Irgendwo zwischen einem OneDrive und dem anderen gingen meine Bilder aus Paris flöten. Nichts ist mir damit von dieser Reise 2009 geblieben als die Erinnerungen an Notre Dame, den Arc de Triomphe, die Champs Elysees, den Blick von der Ile de la Cité flussabwärts, vier Fotos auf meinem Mobiltelefon und ein entwertetes Metro-Ticket. Die Erinnerungen sind allerdings sowieso mehr wert als die Fotos.

Arc de Triomphe Noir
Wir Bürger des 21. Jahrhunderts reisen mit leichtem Gepäck. Unsere Online-Speicher, USB-Sticks und Speicherkarten ersetzen die Schrankwände, Bibliotheken und Plattensammlungen unserer Vorgänger.
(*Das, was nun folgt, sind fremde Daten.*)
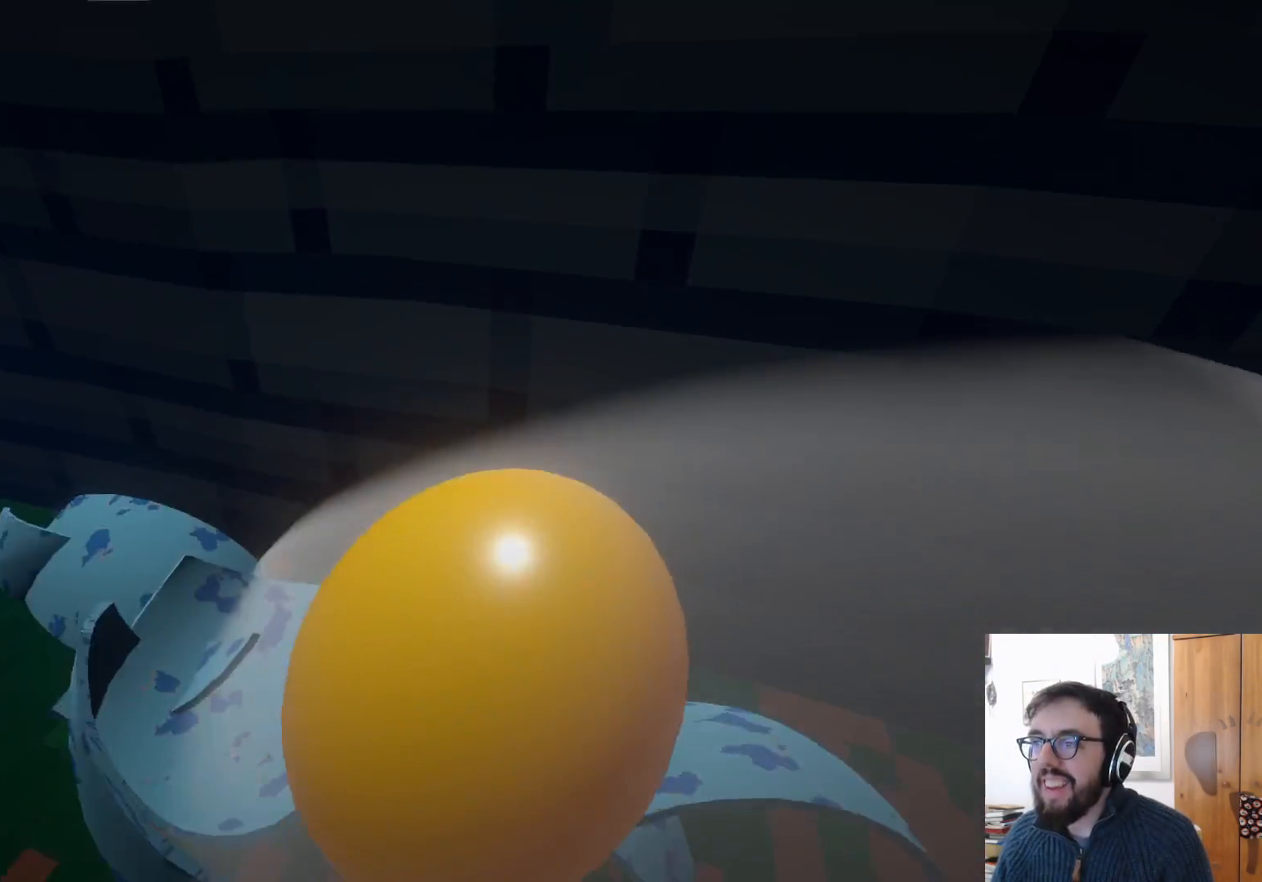
{"buttons": [], "left_stick": "center", "right_stick": "center", "events": [[150, "right_stick", "center"]]}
Sterben wir, werden unsere Daten gelöscht und wir unter einem Rasentrittstein ohne Namen beigesetzt. Was wir an Möbeln und Kleidung hinterlassen, stammt vom Discounter und taugt nicht zum Vererben.
Vielleicht sollten wir religiös werden, um die psychologischen Folgen dieser materiellen Lücke auszugleichen, vielleicht glich das Materielle nur die psychologischen Folgen einer religösen Lücke aus, einer Glaubens-Askese nach zwei Weltkriegen. Zum Verbrennen von Ketzern bin ich allerdings nicht bereit, höchstens dazu, mal einen Ungläubigen auszuplündern, sobald denn diskutiert sei, wer ein solcher sei.